BSARifleRangeSign BSARangeCleaningArea

Of course, rifle and shotgun shooting aren’t the only thing this camp offers. There’s archery, rock climbing, swimming, fishing, paintball, and even a science building. Apparently, the number of merit badges that can be earned at this one location are pretty ridiculous compared to other camps.

17 thoughts on “Producing the Next Generation of Gun Owners”

  1. Looks nicer than the Scout camp rifle range I used in the late 1950s. But the training we got was good. The camp hired/borrowed (?) a Marine lance corporal each summer to run the range and instruct kids working toward the marksmanship merit badge. He ran a tight range (naturally) and kept us in line.

    But the range you show is more posh than what we had. We got a sun/rain shade, but no benches — you just had to lie, sit, kneel, or stand on a carpet remnant. I’ve forgotten the make of rifles we had, but they were all bolt-action, single-shot .22s. We had to buy our ammo with cash: a penny a round.

    1. I believe the shooting benches came courtesy of a grant a year or two ago. They re-arranged the firing line to make more spaces for boys to shoot.

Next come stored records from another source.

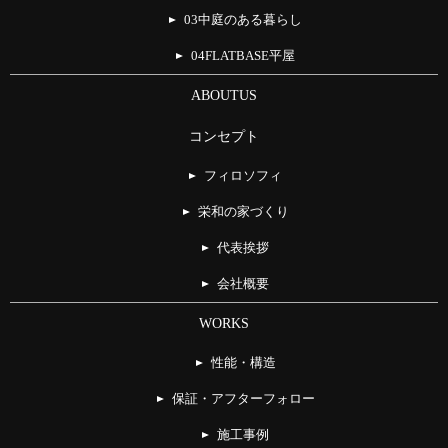
03中庭のある暮らし
04FLATBASE平屋
ABOUTUS
コンセプト
フィロソフィ
栄和の家づくり
代表挨拶
会社概要
WORKS
性能・構造
保証・アフターフォロー
施工事例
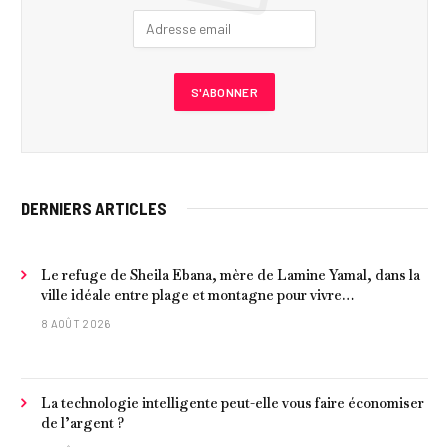
DERNIERS ARTICLES
Le refuge de Sheila Ebana, mère de Lamine Yamal, dans la
ville idéale entre plage et montagne pour vivre
tranquillement près de Barcelone
8 AOÛT 2026
La technologie intelligente peut-elle vous faire économiser
de l’argent ?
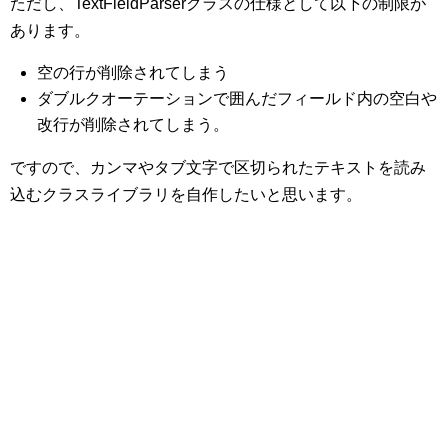
ただし、TextFieldParserクラスの仕様として以下の制限が
あります。
空の行が削除されてしまう
ダブルクオーテーションで囲んだフィールド内の空白や
改行が削除されてしまう。
ですので、カンマやタブ文字で区切られたテキストを読み
込むクラスライブラリを自作したいと思います。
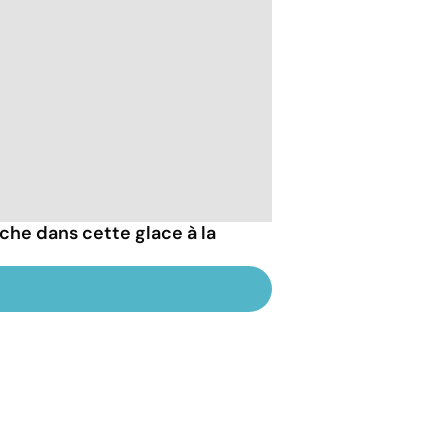
che dans cette glace à la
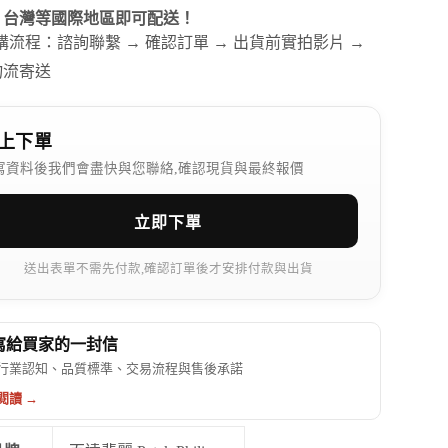
、台灣等國際地區即可配送！
訂購流程：諮詢聯繫 → 確認訂單 → 出貨前實拍影片 →
物流寄送
上下單
寫資料後我們會盡快與您聯絡,確認現貨與最終報價
立即下單
送出表單不需先付款,確認訂單後才安排付款與出貨
 寫給買家的一封信
行業認知、品質標準、交易流程與售後承諾
閱讀 →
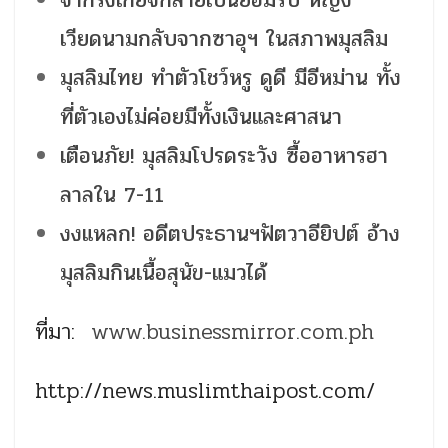
จากรังเกียจกลายเป็นยอมรับ หญิง
เวียดนามกลับจากซาอุฯ ในสภาพมุสลิม
มุสลิมไทย ทำตัวโชว์หรู ดูดี มีอีหม่าน ทั้ง
ที่ตัวเองไม่ค่อยมีทั้งเงินและศาสนา
เตือนภัย! มุสลิมโปรดระวัง ซื้ออาหารฮา
ลาลใน 7-11
งงแหลก! อดีตประธานฯฟัตวาอียิปต์ อ้าง
มุสลิมกินเนื้อสุนัข-แมวได้
ที่มา:
www.businessmirror.com.ph
http://news.muslimthaipost.com/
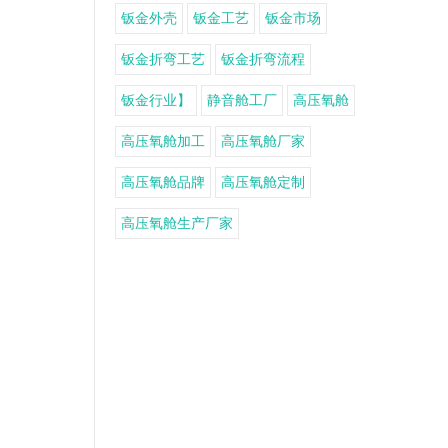
钣金外壳
钣金工艺
钣金市场
钣金折弯工艺
钣金折弯流程
钣金行业】
静音舱工厂
高压氧舱
高压氧舱加工
高压氧舱厂家
高压氧舱品牌
高压氧舱定制
高压氧舱生产厂家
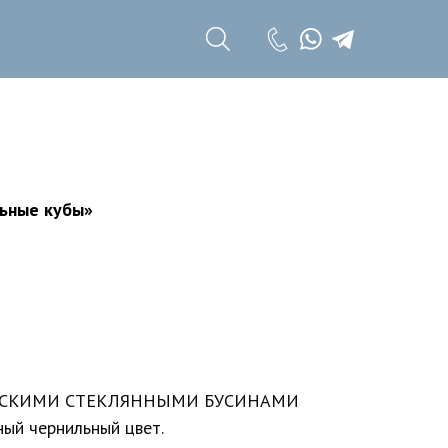
+7 (985) 785 11
17
+7 (985) 785 11
18
льные кубы»
ОРСКИМИ СТЕКЛЯННЫМИ БУСИНАМИ
ный чернильный цвет.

      1. how does on donate directlty to this facility? maybe they need somw ammo or other supplies, e.g., gun oils/cleaners, targets, etc.

        1. I’ll try to find out about general donations to the rifle program and let you know. I know they already have really good relationships with the local gun stores, so they do reasonably well on supplies like that. At this point, their biggest needs seem to be around capital projects like getting a new slab poured for an extension of the main shooting area for new special needs lanes that more easily accommodate wheelchairs, a ramp up to the shooting area from the “road,” supplies to keep the merit badge “classroom” area standing and eventually surrounded with walls on all four sides.

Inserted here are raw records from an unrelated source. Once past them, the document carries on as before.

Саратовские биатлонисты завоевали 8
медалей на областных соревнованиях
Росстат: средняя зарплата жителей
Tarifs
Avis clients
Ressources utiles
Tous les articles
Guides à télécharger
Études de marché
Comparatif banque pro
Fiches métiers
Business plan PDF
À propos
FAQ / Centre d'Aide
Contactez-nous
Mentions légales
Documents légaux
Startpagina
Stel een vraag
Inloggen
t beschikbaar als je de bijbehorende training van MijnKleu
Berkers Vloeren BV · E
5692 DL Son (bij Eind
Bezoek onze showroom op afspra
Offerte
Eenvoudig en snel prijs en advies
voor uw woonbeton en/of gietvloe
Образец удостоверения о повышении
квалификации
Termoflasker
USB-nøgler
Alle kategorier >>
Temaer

          1. thank you, bitter. i would appreciate the info. i’m from nyc, and the more kids from the tri-state area exposed to safe and fun fireaems handling the better.

            p.s. i assume you can see my email address?

      1. Well then that narrows it down. They all kind of look the same after 30 years.

  2. Reminds me of the Boy Scout camp I went to that was around the Deleware Water gap. We had a rifle range too. In NJ no less!

    I’ll second if there’s any way to donate.

    Things like this are vital. It’s a lot harder to demonize guns when dealing with people who’ve acutally used one.

  3. I’m an adult leader and am taking the Webloes (cub scouts) to a BSA camp in Western WA for 4 days this summer. At this age group the marksmanship is limited to BB guns, but the fundamentals are the same.

  4. That range looks a lot better than my local scout camp (and I visit often).

    Scouts under proper instruction do very well with marksmanship programs.

    Cub scouts really like using paint balls in slingshots to hit targets.

  5. Hey Sebastian/Bitter, can you help me find resources on building an air rifle range? Appropriate back stops. (Not so much competitive, though it might be worth considering such specs).

    But basically think like scout/recreational/training class air rifle range.

    I tried inquiring of NSSF, but never got an email back.

  6. Hey, that’s Ockanickon, or “rock-a-nickon,” as we call it due to the local geology. Been there many a time with my son’s troop. And they do stretch their dollars as far as they can. Thanks for your support, Sebastian. I know the council would love to expand the range if possible.